Living on my own for the first time – I went to yoga constantly and no matter who I had plans with (and there were a lot of plans) my practice came first. Since that time my practice, my work, my dharma has obviously grown but I find that relationships ( at least in the way that I have been having them ) can be a big distraction from my practice, my calling and ultimately – myself. So here I am again – returning to the mat.
A shift and not one that was expected, requested or otherwise projected. Everything has shifted.
A group of us were talking tonight at dinner, just because we put on a mala, a scarf and chant, we are all still human. We are naturally flawed and beautifully imperfect. “You are no greater for being a Buddha and no less for being a human being” Huang Po
However we can choose how to work on our positive qualities as well as our imperfections by engaging in the process of yoga, healthy living, honest reflection and trying to engage in what the Buddhists call RIGHT ACTION.

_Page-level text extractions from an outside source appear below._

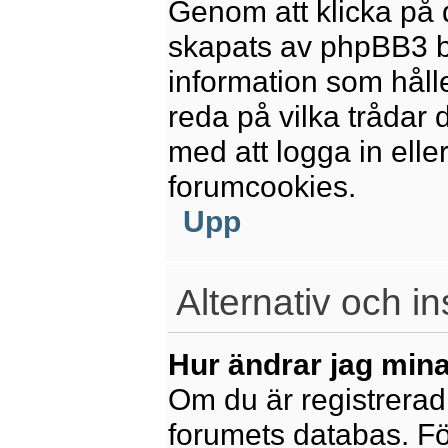
Genom att klicka på 
skapats av phpBB3 b
information som håll
reda på vilka trådar 
med att logga in eller
forumcookies.
Upp
Alternativ och in
Hur ändrar jag mina
Om du är registrerad 
forumets databas. För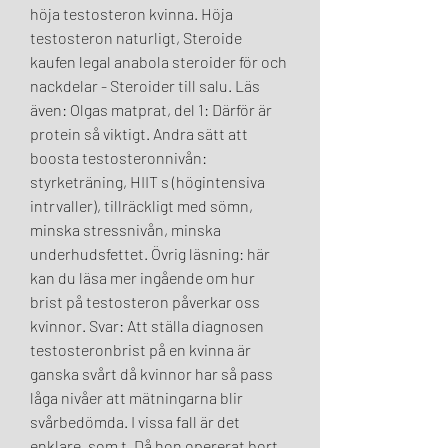
höja testosteron kvinna. Höja 
testosteron naturligt, Steroide 
kaufen legal anabola steroider för och 
nackdelar - Steroider till salu. Läs 
även: Olgas matprat, del 1: Därför är 
protein så viktigt. Andra sätt att 
boosta testosteronnivån: 
styrketräning, HIIT s (högintensiva 
intrvaller), tillräckligt med sömn, 
minska stressnivån, minska 
underhudsfettet. Övrig läsning: här 
kan du läsa mer ingående om hur 
brist på testosteron påverkar oss 
kvinnor. Svar: Att ställa diagnosen 
testosteronbrist på en kvinna är 
ganska svårt då kvinnor har så pass 
låga nivåer att mätningarna blir 
svårbedömda. I vissa fall är det 
enklare, som t. Då hon opererat bort 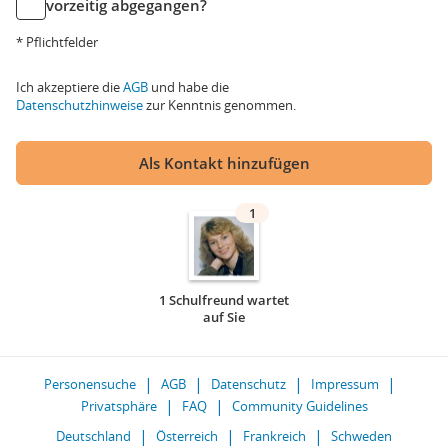
vorzeitig abgegangen?
* Pflichtfelder
Ich akzeptiere die
AGB
und habe die
Datenschutzhinweise
zur Kenntnis genommen.
Als Kontakt hinzufügen
1
1 Schulfreund wartet
auf Sie
Personensuche
AGB
Datenschutz
Impressum
Privatsphäre
FAQ
Community Guidelines
Deutschland
Österreich
Frankreich
Schweden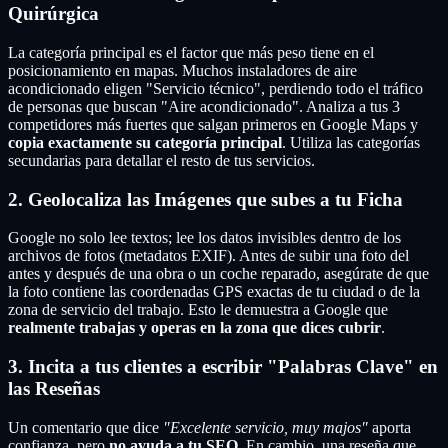
Quirúrgica
La categoría principal es el factor que más peso tiene en el
posicionamiento en mapas. Muchos instaladores de aire
acondicionado eligen "Servicio técnico", perdiendo todo el tráfico
de personas que buscan "Aire acondicionado". Analiza a tus 3
competidores más fuertes que salgan primeros en Google Maps y
copia exactamente su categoría principal
. Utiliza las categorías
secundarias para detallar el resto de tus servicios.
2. Geolocaliza las Imágenes que subes a tu Ficha
Google no solo lee textos; lee los datos invisibles dentro de los
archivos de fotos (metadatos EXIF). Antes de subir una foto del
antes y después de una obra o un coche reparado, asegúrate de que
la foto contiene las coordenadas GPS exactas de tu ciudad o de la
zona de servicio del trabajo. Esto le demuestra a Google que
realmente trabajas y operas en la zona que dices cubrir
.
3. Incita a tus clientes a escribir "Palabras Clave" en
las Reseñas
Un comentario que dice
"Excelente servicio, muy majos"
aporta
confianza, pero
no ayuda a tu SEO
. En cambio, una reseña que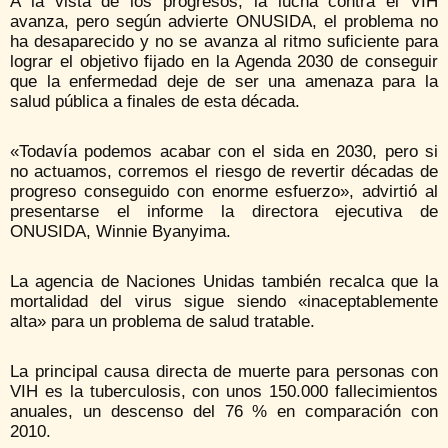
A la vista de los progresos, la lucha contra el VIH
avanza, pero según advierte ONUSIDA, el problema no
ha desaparecido y no se avanza al ritmo suficiente para
lograr el objetivo fijado en la Agenda 2030 de conseguir
que la enfermedad deje de ser una amenaza para la
salud pública a finales de esta década.
«Todavía podemos acabar con el sida en 2030, pero si
no actuamos, corremos el riesgo de revertir décadas de
progreso conseguido con enorme esfuerzo», advirtió al
presentarse el informe la directora ejecutiva de
ONUSIDA, Winnie Byanyima.
La agencia de Naciones Unidas también recalca que la
mortalidad del virus sigue siendo «inaceptablemente
alta» para un problema de salud tratable.
La principal causa directa de muerte para personas con
VIH es la tuberculosis, con unos 150.000 fallecimientos
anuales, un descenso del 76 % en comparación con
2010.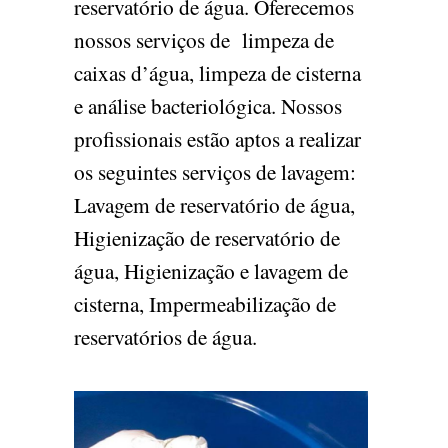
reservatório de água. Oferecemos
nossos serviços de limpeza de
caixas d’água, limpeza de cisterna
e análise bacteriológica. Nossos
profissionais estão aptos a realizar
os seguintes serviços de lavagem:
Lavagem de reservatório de água,
Higienização de reservatório de
água, Higienização e lavagem de
cisterna, Impermeabilização de
reservatórios de água.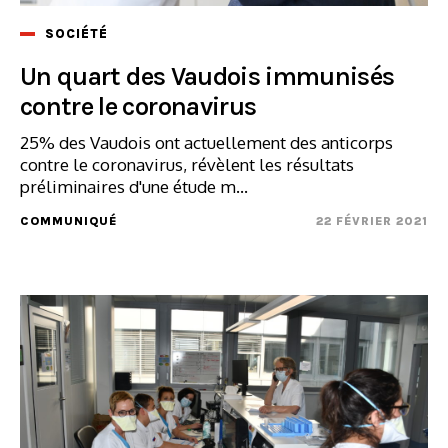
SOCIÉTÉ
Un quart des Vaudois immunisés
contre le coronavirus
25% des Vaudois ont actuellement des anticorps
contre le coronavirus, révèlent les résultats
préliminaires d'une étude m...
COMMUNIQUÉ
22 FÉVRIER 2021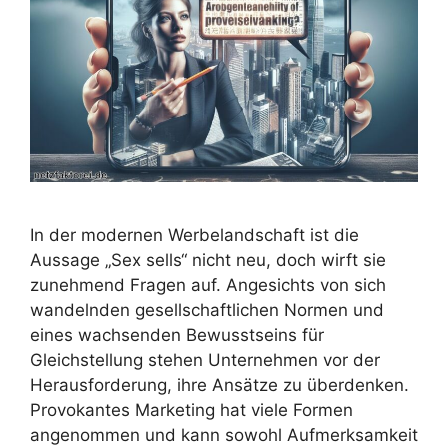
In der modernen Werbelandschaft ist die
Aussage „Sex sells“ nicht neu, doch wirft sie
zunehmend Fragen auf. Angesichts von sich
wandelnden gesellschaftlichen Normen und
eines wachsenden Bewusstseins für
Gleichstellung stehen Unternehmen vor der
Herausforderung, ihre Ansätze zu überdenken.
Provokantes Marketing hat viele Formen
angenommen und kann sowohl Aufmerksamkeit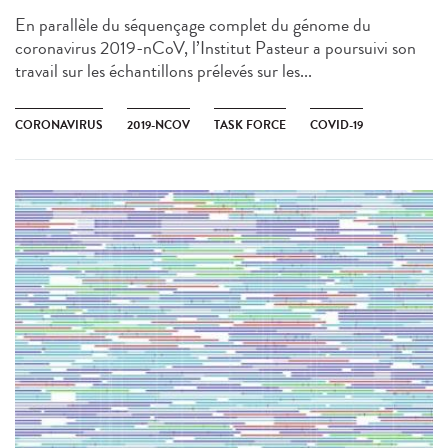
En parallèle du séquençage complet du génome du
coronavirus 2019-nCoV, l’Institut Pasteur a poursuivi son
travail sur les échantillons prélevés sur les...
CORONAVIRUS
2019-NCOV
TASK FORCE
COVID-19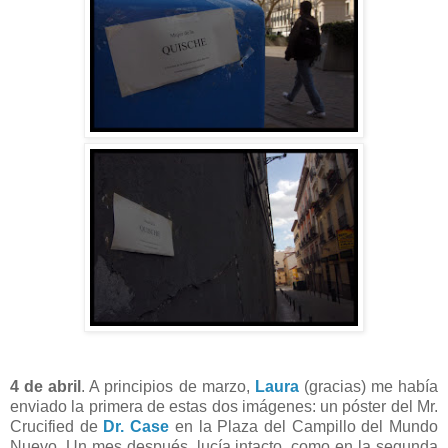
4 de abril
. A principios de marzo,
Laura
(gracias) me había
enviado la primera de estas dos imágenes: un póster del Mr.
Crucified de
Dr. Case
en la Plaza del Campillo del Mundo
Nuevo. Un mes después, lucía intacto, como en la segunda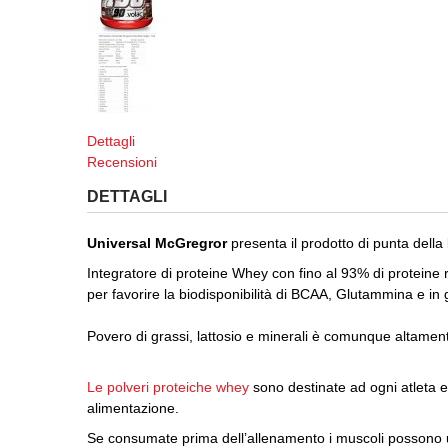
Dettagli
Recensioni
DETTAGLI
Universal McGregror
presenta il prodotto di punta della
Integratore di proteine Whey con fino al 93% di proteine 
per favorire la biodisponibilità di BCAA, Glutammina e in 
Povero di grassi, lattosio e minerali è comunque altament
Le polveri proteiche whey
sono destinate ad ogni atleta e
alimentazione.
Se consumate prima dell’allenamento i muscoli possono ut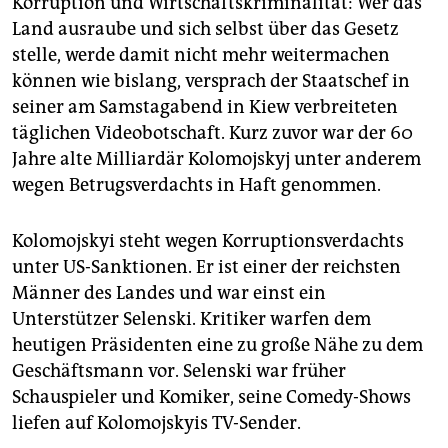
Korruption und Wirtschaftskriminalität: Wer das
epaper login
Land ausraube und sich selbst über das Gesetz
stelle, werde damit nicht mehr weitermachen
können wie bislang, versprach der Staatschef in
seiner am Samstagabend in Kiew verbreiteten
täglichen Videobotschaft. Kurz zuvor war der 60
Jahre alte Milliardär Kolomojskyj unter anderem
wegen Betrugsverdachts in Haft genommen.
Kolomojskyi steht wegen Korruptionsverdachts
unter US-Sanktionen. Er ist einer der reichsten
Männer des Landes und war einst ein
Unterstützer Selenski. Kritiker warfen dem
heutigen Präsidenten eine zu große Nähe zu dem
Geschäftsmann vor. Selenski war früher
Schauspieler und Komiker, seine Comedy-Shows
liefen auf Kolomojskyis TV-Sender.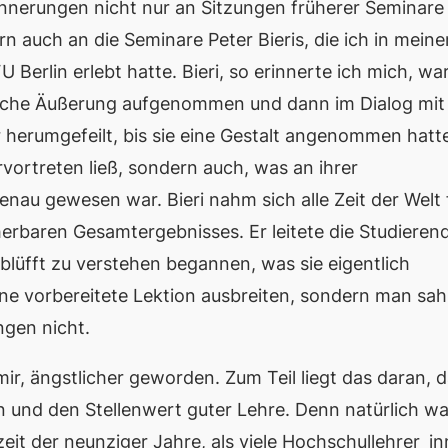
innerungen nicht nur an Sitzungen früherer Seminare
n auch an die Seminare Peter Bieris, die ich in meine
 Berlin erlebt hatte. Bieri, so erinnerte ich mich, wa
tische Äußerung aufgenommen und dann im Dialog mit
 herumgefeilt, bis sie eine Gestalt angenommen hatt
ervortreten ließ, sondern auch, was an ihrer
nau gewesen war. Bieri nahm sich alle Zeit der Welt 
cherbaren Gesamtergebnisses. Er leitete die Studieren
rblüfft zu verstehen begannen, was sie eigentlich
ne vorbereitete Lektion ausbreiten, sondern man sah
gen nicht.
 mir, ängstlicher geworden. Zum Teil liegt das daran, 
n und den Stellenwert guter Lehre. Denn natürlich wa
zeit der neunziger Jahre, als viele Hochschullehrer_i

“Leaving him was perhaps the hardest thing I had ever done- but finding myself was more important.”
I am convinced that on the spiritual path we are often alone but never lonely, and to find long lasting partnership you must first find yourself. When the Universe wants you, needs you, demands that you grow, shift, transform and evolve so that you can be of service – you must listen to the call – and it points you in the right direction… and we must trust and pray and have faith.
So I am ever grateful to my practice, grateful to called again to wake up . Like Devorah said last week to us at the Donna Delory concert – “If it could be different, it would be different- so shut up and be happy.”
I am grateful to the new friends and angels that have come to me in spiritual alignment – without effort, challenge or struggle. I am grateful to have so many exciting things on the horizon – I just need to keep lifting myself up to get there. To rise to the occasion, the be better, to keep ascending.
Life offers us all so many opportunities to return to the mat. How many times do we take the opportunity to do so?